Page images and extracted text
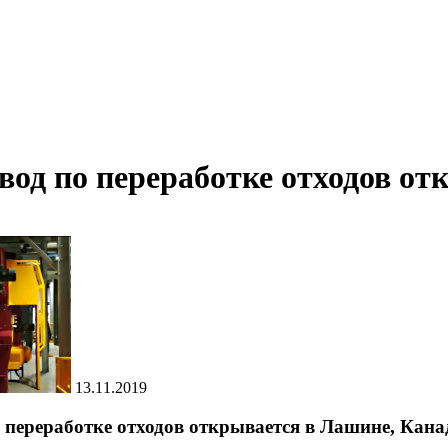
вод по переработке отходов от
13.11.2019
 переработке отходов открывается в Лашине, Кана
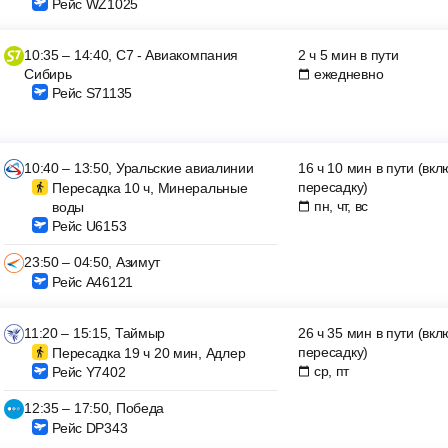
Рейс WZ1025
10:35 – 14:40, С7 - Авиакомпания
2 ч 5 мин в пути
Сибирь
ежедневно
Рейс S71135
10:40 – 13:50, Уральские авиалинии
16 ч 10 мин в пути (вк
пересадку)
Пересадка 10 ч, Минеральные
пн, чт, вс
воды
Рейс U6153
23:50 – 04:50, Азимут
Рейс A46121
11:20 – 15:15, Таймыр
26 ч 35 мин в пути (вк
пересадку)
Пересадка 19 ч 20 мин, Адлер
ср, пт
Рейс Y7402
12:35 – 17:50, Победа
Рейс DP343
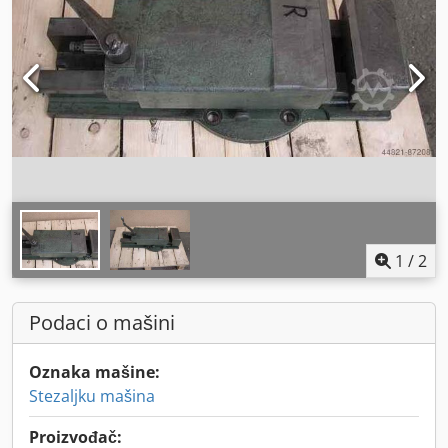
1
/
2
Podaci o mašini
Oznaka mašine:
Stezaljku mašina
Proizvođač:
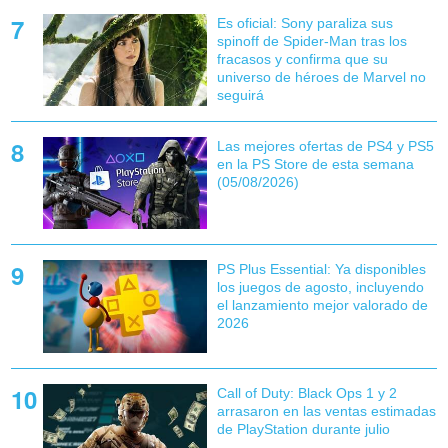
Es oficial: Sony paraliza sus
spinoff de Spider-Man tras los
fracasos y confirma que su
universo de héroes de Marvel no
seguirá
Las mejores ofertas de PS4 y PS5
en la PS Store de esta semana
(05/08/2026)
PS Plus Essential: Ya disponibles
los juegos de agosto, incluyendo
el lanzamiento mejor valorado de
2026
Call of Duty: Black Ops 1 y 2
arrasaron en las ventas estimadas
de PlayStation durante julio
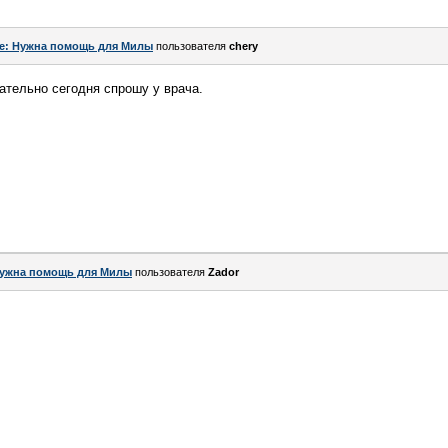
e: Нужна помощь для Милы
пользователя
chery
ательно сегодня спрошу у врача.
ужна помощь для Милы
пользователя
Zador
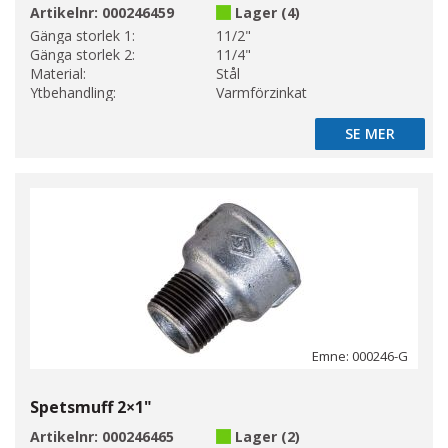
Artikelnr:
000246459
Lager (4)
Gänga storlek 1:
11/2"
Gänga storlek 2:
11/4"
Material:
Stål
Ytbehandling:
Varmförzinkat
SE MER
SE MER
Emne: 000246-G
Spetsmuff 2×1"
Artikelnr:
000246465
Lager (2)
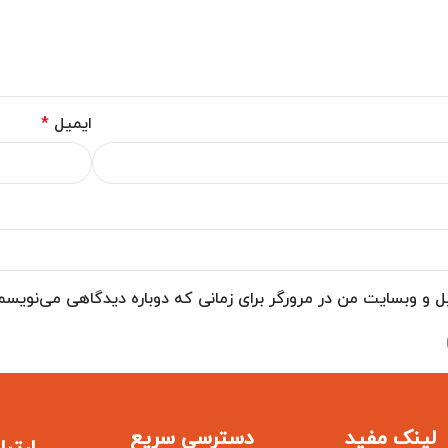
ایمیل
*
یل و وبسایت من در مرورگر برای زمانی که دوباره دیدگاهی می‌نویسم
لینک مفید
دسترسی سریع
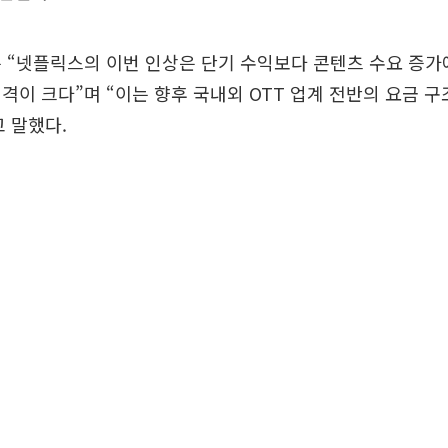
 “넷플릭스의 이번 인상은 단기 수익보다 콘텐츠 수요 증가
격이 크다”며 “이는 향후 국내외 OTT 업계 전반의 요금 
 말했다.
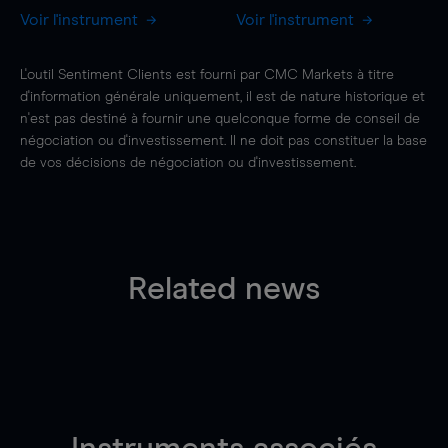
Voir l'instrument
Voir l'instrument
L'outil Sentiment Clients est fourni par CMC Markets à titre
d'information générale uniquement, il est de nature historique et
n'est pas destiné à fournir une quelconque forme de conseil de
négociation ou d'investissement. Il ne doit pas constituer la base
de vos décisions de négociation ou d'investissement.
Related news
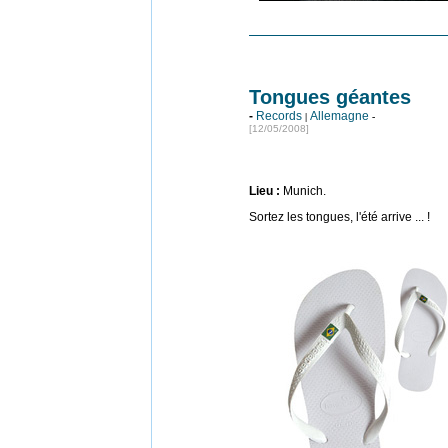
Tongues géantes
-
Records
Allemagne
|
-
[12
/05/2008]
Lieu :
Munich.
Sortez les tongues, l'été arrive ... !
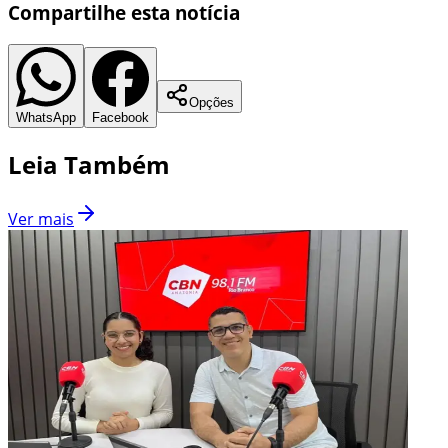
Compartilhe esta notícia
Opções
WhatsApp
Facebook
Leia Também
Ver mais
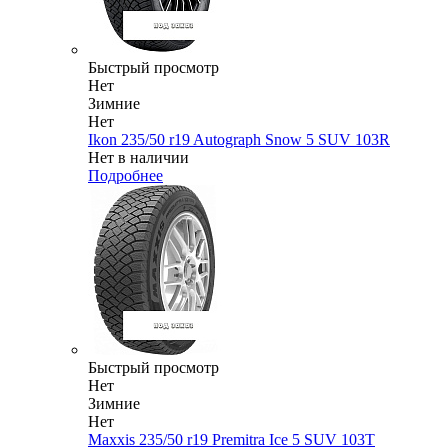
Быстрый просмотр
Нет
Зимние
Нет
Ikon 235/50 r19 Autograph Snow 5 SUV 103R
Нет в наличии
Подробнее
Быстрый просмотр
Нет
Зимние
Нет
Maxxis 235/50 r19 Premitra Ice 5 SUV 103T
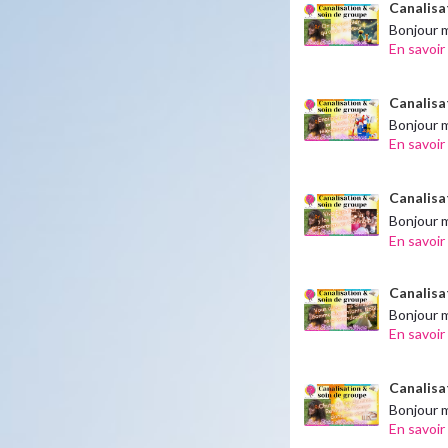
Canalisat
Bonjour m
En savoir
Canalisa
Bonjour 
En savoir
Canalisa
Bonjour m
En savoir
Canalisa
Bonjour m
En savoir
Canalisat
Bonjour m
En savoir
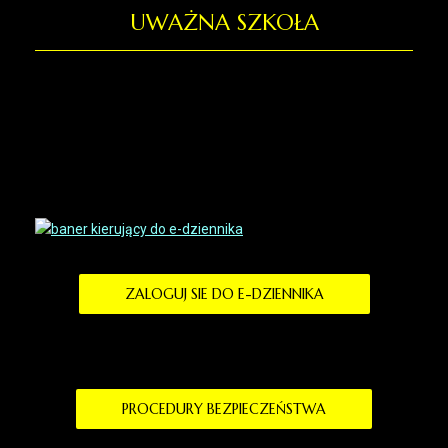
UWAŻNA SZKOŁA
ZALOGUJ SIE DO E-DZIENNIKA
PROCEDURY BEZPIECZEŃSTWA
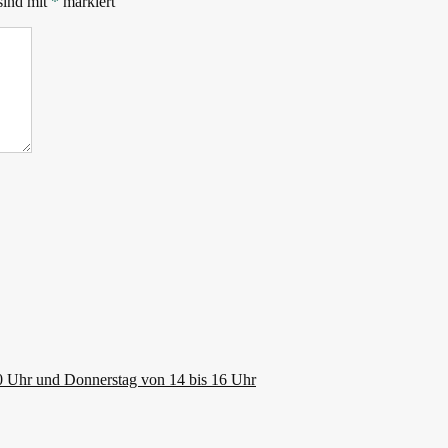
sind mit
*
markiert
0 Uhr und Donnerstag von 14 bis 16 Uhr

Task prompt —
Give the number of lines in the records above in which the word "esta" appears. Include no other text.

Worked solution —
2